Laboratoire Clostridioides difficile associé au CNR des bactéries anaérobies et du botulisme, hôpital Saint-Antoine, AP-HP, Paris, France - Unité de prévention du risque infectieux, hôpital Saint-Antoine, AP-HP, Paris, France. - Département de bactériologie, hôpital Saint-Antoine, AP-HP, Paris, France.

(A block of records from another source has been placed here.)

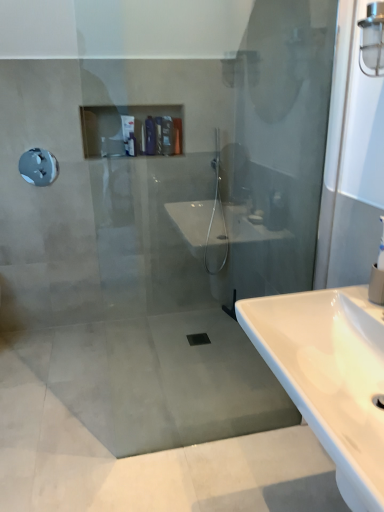
Question: Does white glossy sink at lower right touch matte plastic toiletries at upper center, the 1th toiletry when ordered from right to left?

Choices:
 (A) yes
 (B) no

Answer: (B)

Question: Is white glossy sink at lower right positioned behind matte plastic toiletries at upper center, the 1th toiletry when ordered from right to left?

Choices:
 (A) no
 (B) yes

Answer: (A)

Question: From a real-world perspective, is white glossy sink at lower right on top of matte plastic toiletries at upper center, the third toiletry when ordered from left to right?

Choices:
 (A) yes
 (B) no

Answer: (B)

Question: Is white glossy sink at lower right to the right of matte plastic toiletries at upper center, the third toiletry when ordered from left to right, from the viewer's perspective?

Choices:
 (A) yes
 (B) no

Answer: (A)

Question: Does white glossy sink at lower right have a smaller size compared to matte plastic toiletries at upper center, the 1th toiletry when ordered from right to left?

Choices:
 (A) yes
 (B) no

Answer: (B)

Question: Considering the positions of matte plastic toiletries at upper center, the 1th toiletry when ordered from right to left, and clear glass light fixture at upper right in the image, is matte plastic toiletries at upper center, the 1th toiletry when ordered from right to left, taller or shorter than clear glass light fixture at upper right?

Choices:
 (A) short
 (B) tall

Answer: (A)

Question: From the image's perspective, relative to clear glass light fixture at upper right, is matte plastic toiletries at upper center, the 1th toiletry when ordered from right to left, above or below?

Choices:
 (A) above
 (B) below

Answer: (A)

Question: In the image, is matte plastic toiletries at upper center, the 1th toiletry when ordered from right to left, on the left side or the right side of clear glass light fixture at upper right?

Choices:
 (A) left
 (B) right

Answer: (A)

Question: From a real-world perspective, relative to clear glass light fixture at upper right, is matte plastic toiletries at upper center, the third toiletry when ordered from left to right, vertically above or below?

Choices:
 (A) above
 (B) below

Answer: (B)

Question: Is metallic gray showerhead at upper left inside or outside of matte plastic toiletries at upper center, the 1th toiletry when ordered from right to left?

Choices:
 (A) outside
 (B) inside

Answer: (A)

Question: From the image's perspective, is metallic gray showerhead at upper left located above or below matte plastic toiletries at upper center, the 1th toiletry when ordered from right to left?

Choices:
 (A) below
 (B) above

Answer: (A)

Question: Considering the positions of metallic gray showerhead at upper left and matte plastic toiletries at upper center, the 1th toiletry when ordered from right to left, in the image, is metallic gray showerhead at upper left taller or shorter than matte plastic toiletries at upper center, the 1th toiletry when ordered from right to left,?

Choices:
 (A) short
 (B) tall

Answer: (B)

Question: Looking at the image, does metallic gray showerhead at upper left seem bigger or smaller compared to matte plastic toiletries at upper center, the 1th toiletry when ordered from right to left?

Choices:
 (A) big
 (B) small

Answer: (B)

Question: From a real-world perspective, is metallic gray showerhead at upper left positioned above or below clear glass light fixture at upper right?

Choices:
 (A) below
 (B) above

Answer: (A)

Question: Does point (21, 159) appear closer or farther from the camera than point (379, 67)?

Choices:
 (A) closer
 (B) farther

Answer: (B)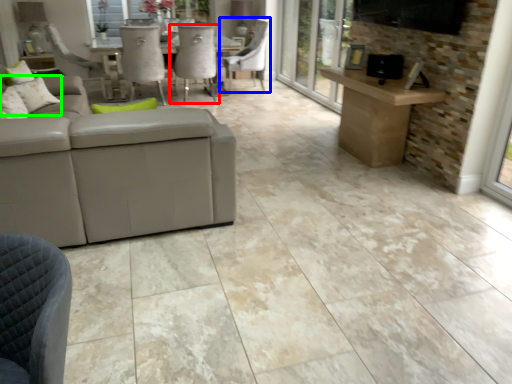
Question: Which is nearer to the chair (highlighted by a red box)? chair (highlighted by a blue box) or pillow (highlighted by a green box).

Laboratoire Clostridioides difficile associé au CNR des bactéries anaérobies et du botulisme, hôpital Saint-Antoine, AP-HP, Paris, France - Département de bactériologie, hôpital Saint-Antoine, AP-HP, Paris, France.

出版信息

Rev Prat. 2022 Sep;72(7):703-709.

Abstract

UPDATED RECOMMENDATIONS Clostridioides difficile is a spore-forming anaerobic enteropathogen responsible for a wide spectrum of clinical features ranging from mild uncomplicated diarrhoea to severe debilitating disease, toxic megacolon, or even perforation and sometimes death. Risk factors for CDI include age >65 years, previous hospitalization and recent antibiotic therapy. Main virulence factors of C. difficile are toxins A (TcdA) and B (TcdB). The emergence and dissemination of a new hypervirulent strain (027/NAP/BI) in 2005 has stimulated clinical and basic research on C. difficile. Major advances have been made regarding the CDI epidemiology (better recognition of community acquired CDI), diagnosis (molecular tests) and therapy (new drugs such as fidaxomicin, bezlotoxumab, and fecal microbiota transplantation) aspects. These advances have allowed the updating of management recommendations, under the aegis of the European Society of Clinical Microbiology and Infectious Diseases (ESCMID). Antibiotic treatment of CDI depends on both the severity of the infection, and the risk/number of recurrences. Prevention of CDI requires an antimicrobial stewardship policy and the implementation of contact precautions for the infected patients.

摘要

更新后的建议

艰难梭菌是一种形成孢子的厌氧肠道病原体,可导致从轻度单纯性腹泻到严重衰弱性疾病、中毒性巨结肠甚至穿孔,有时还会导致死亡等广泛的临床症状。艰难梭菌感染(CDI)的风险因素包括年龄>65岁、既往住院史和近期抗生素治疗。艰难梭菌的主要毒力因子是毒素A(TcdA)和毒素B(TcdB)。2005年一种新型高毒力菌株(027/NAP/BI)的出现和传播推动了对艰难梭菌的临床和基础研究。在CDI流行病学(更好地认识社区获得性CDI)、诊断(分子检测)和治疗(新型药物如非达霉素、贝佐妥单抗和粪便微生物群移植)方面取得了重大进展。在欧洲临床微生物学和传染病学会(ESCMID)的支持下,这些进展使得管理建议得以更新。CDI的抗生素治疗取决于感染的严重程度以及复发的风险/次数。预防CDI需要抗菌药物管理政策,并对感染患者实施接触预防措施。